Rathe, meanwhile, was a senior student-athlete at Lake Zurich.

"As I went to my second-period English class, there was some unusual talk among the teachers that caught our attention," he said. "By third-period math, the word was out but it was still unclear what really was happening. I was fortunate enough to have lunch next with an open period stacked on top of it so me and some friends went to my house and watched the coverage. I still remember watching that day."

Sanchez had a more immediate need to start "teaching" about 9/11. Rathe took on that task after college when he became a social sciences teacher.

They each agree that 9/11 can't be forgotten, in the classroom or in athletics.

"I think it is critically important (to remember)," Sanchez said. "Every year for the last 21 years when we are near 9/11 we have made a point in our department to spend some time teaching about this event to make sure our students understand the significance this event has had on our nation and the rest of the world."


Said Rathe: "I still find it very important.
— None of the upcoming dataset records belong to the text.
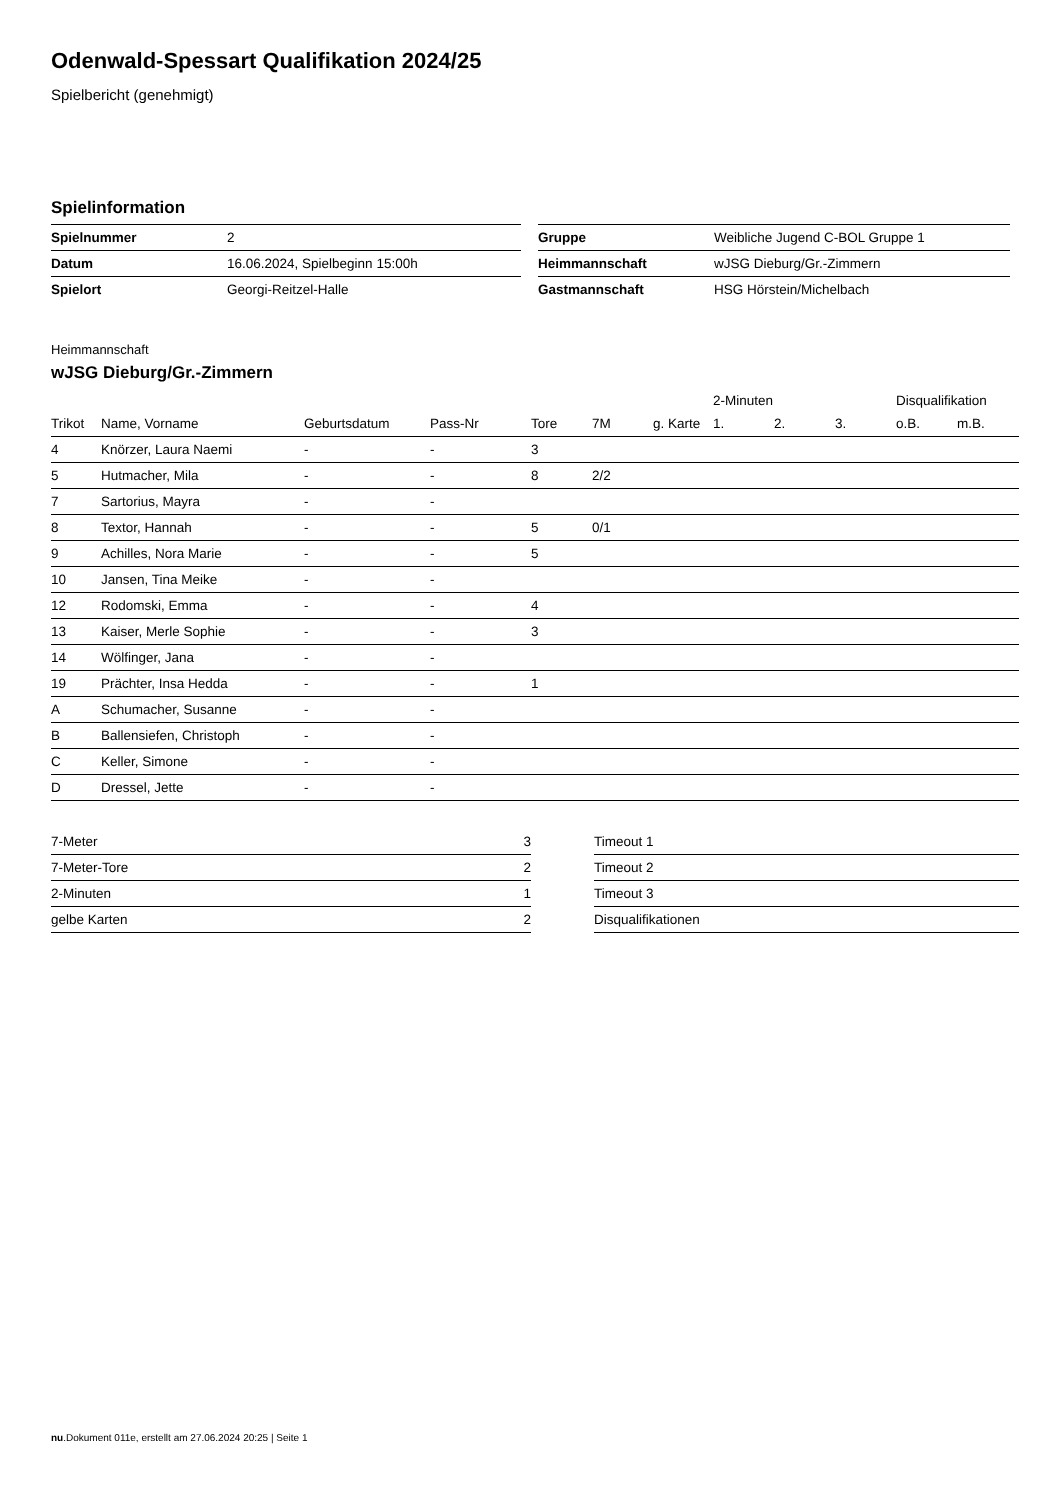Odenwald-Spessart Qualifikation 2024/25
Spielbericht (genehmigt)
Spielinformation
| Spielnummer | 2 |
| Datum | 16.06.2024, Spielbeginn 15:00h |
| Spielort | Georgi-Reitzel-Halle |
| Gruppe | Weibliche Jugend C-BOL Gruppe 1 |
| Heimmannschaft | wJSG Dieburg/Gr.-Zimmern |
| Gastmannschaft | HSG Hörstein/Michelbach |
Heimmannschaft
wJSG Dieburg/Gr.-Zimmern
| | | | | | | | 2-Minuten | | | Disqualifikation | |
| --- | --- | --- | --- | --- | --- | --- | --- | --- | --- | --- | --- |
| Trikot | Name, Vorname | Geburtsdatum | Pass-Nr | Tore | 7M | g. Karte | 1. | 2. | 3. | o.B. | m.B. |
| 4 | Knörzer, Laura Naemi | - | - | 3 | | | | | | | |
| 5 | Hutmacher, Mila | - | - | 8 | 2/2 | | | | | | |
| 7 | Sartorius, Mayra | - | - | | | | | | | | |
| 8 | Textor, Hannah | - | - | 5 | 0/1 | | | | | | |
| 9 | Achilles, Nora Marie | - | - | 5 | | | | | | | |
| 10 | Jansen, Tina Meike | - | - | | | | | | | | |
| 12 | Rodomski, Emma | - | - | 4 | | | | | | | |
| 13 | Kaiser, Merle Sophie | - | - | 3 | | | | | | | |
| 14 | Wölfinger, Jana | - | - | | | | | | | | |
| 19 | Prächter, Insa Hedda | - | - | 1 | | | | | | | |
| A | Schumacher, Susanne | - | - | | | | | | | | |
| B | Ballensiefen, Christoph | - | - | | | | | | | | |
| C | Keller, Simone | - | - | | | | | | | | |
| D | Dressel, Jette | - | - | | | | | | | | |
| 7-Meter | 3 |
| 7-Meter-Tore | 2 |
| 2-Minuten | 1 |
| gelbe Karten | 2 |
| Timeout 1 |
| Timeout 2 |
| Timeout 3 |
| Disqualifikationen |
nu.Dokument 011e, erstellt am 27.06.2024 20:25 | Seite 1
I have covered it on 9/11 every year of my career. Usually with a video and some pictures. I visited ground zero and the museum a few years back and it was one of the most powerful places I have ever visited. I usually show my classes my pictures and tell them about the eerie quietness in the museum. I still think it is very relevant for kids to know about it, even if they were not alive when it happened."

In 2001, all sports came to a halt that day -- high school, college and pro alike, some for over a week, some for a few days.
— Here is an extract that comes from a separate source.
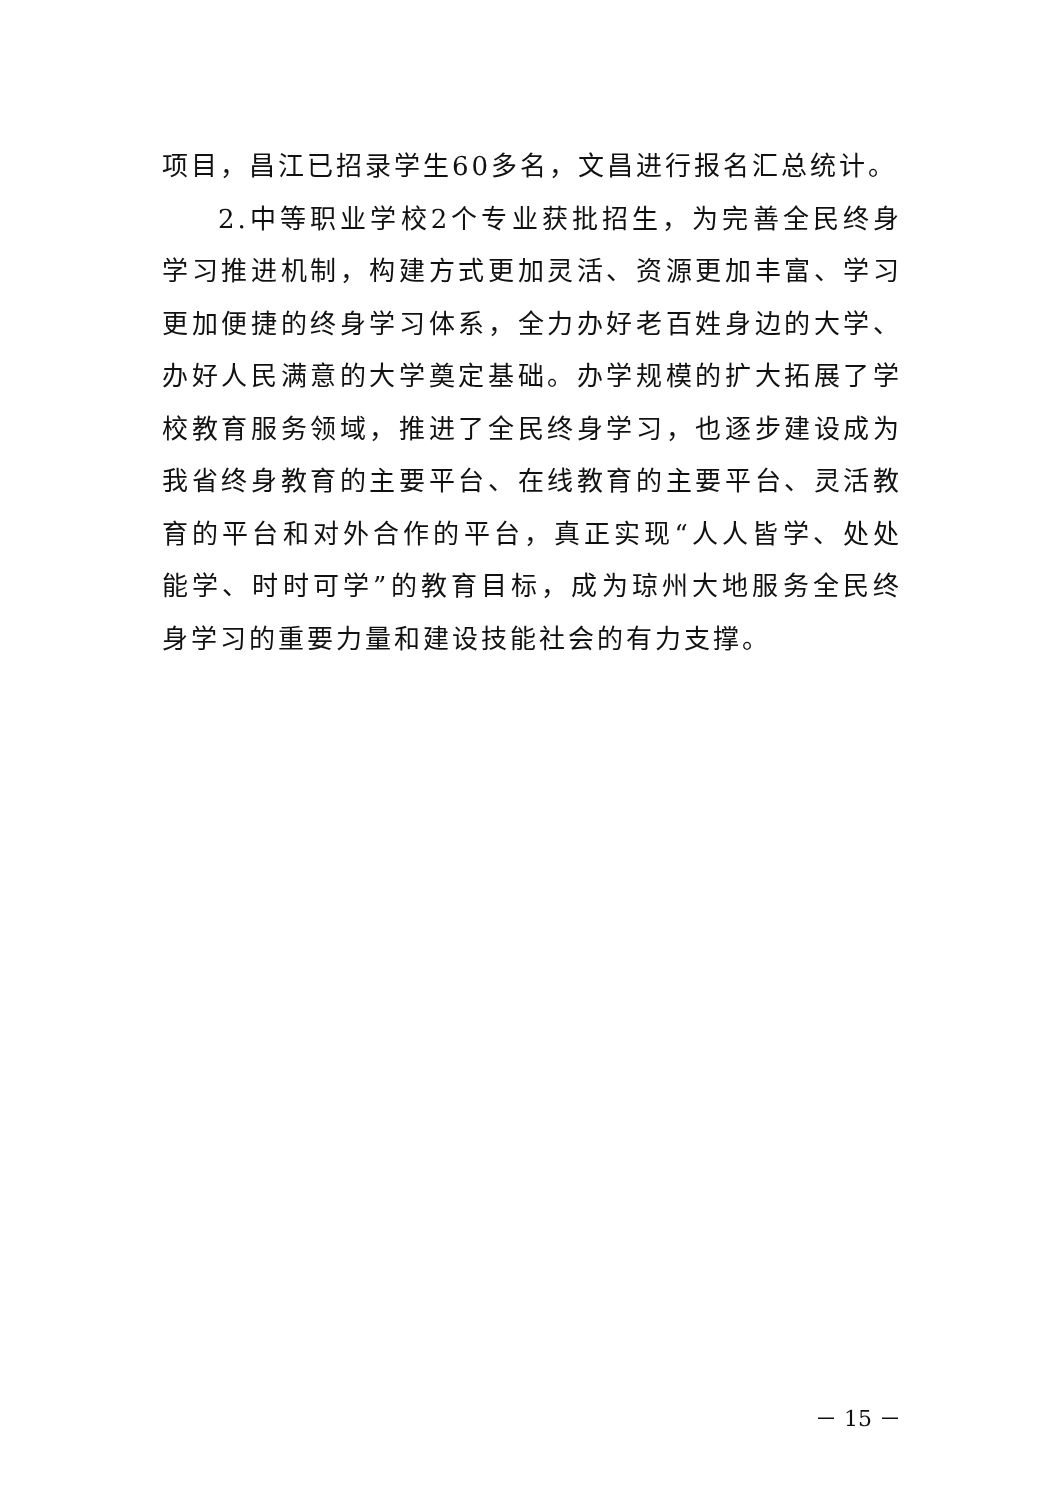项目，昌江已招录学生60多名，文昌进行报名汇总统计。
2.中等职业学校2个专业获批招生，为完善全民终身学习推进机制，构建方式更加灵活、资源更加丰富、学习更加便捷的终身学习体系，全力办好老百姓身边的大学、办好人民满意的大学奠定基础。办学规模的扩大拓展了学校教育服务领域，推进了全民终身学习，也逐步建设成为我省终身教育的主要平台、在线教育的主要平台、灵活教育的平台和对外合作的平台，真正实现“人人皆学、处处能学、时时可学”的教育目标，成为琼州大地服务全民终身学习的重要力量和建设技能社会的有力支撑。
－ 15 －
"What I remember specifically about the day from a football perspective was practice was canceled that day, as it should have been," Sanchez said. "We met after school as a team to explain what we knew was happening at the time. We talked to the boys, told them there was no practice and to go home and make sure to check in with their families and loved ones and as we find out information we would share it with them. We did not know what was going to happen that week. We weren't sure if we were going to play that week but we did end up playing Rolling Meadows that week. I think it was a big emotional lift to play that week especially since NFL games were canceled. I think for us it was an opportunity to honor all the men and women who were lost on that tragic day."

Rathe saw things from an athlete's perspective.

"I was playing high school soccer at that time and I remembered the patriotic response we all felt as students," he said. "I don't recall any major changes besides postponing some games, but I do remember watching the NFL's response and remembering that was one of those (now rare) times in U.S. history where we felt a true sense of togetherness.

"I think we can all agree that politics have become divisive and have been now for some time. But remembering 9/11 and the collective response by the country to unite behind those who lost their lives and to the heroes that went into those buildings trying to save others is a pretty remarkable thing to recall."

Recollections we hope educators will never forget, and never stop passing along to their students.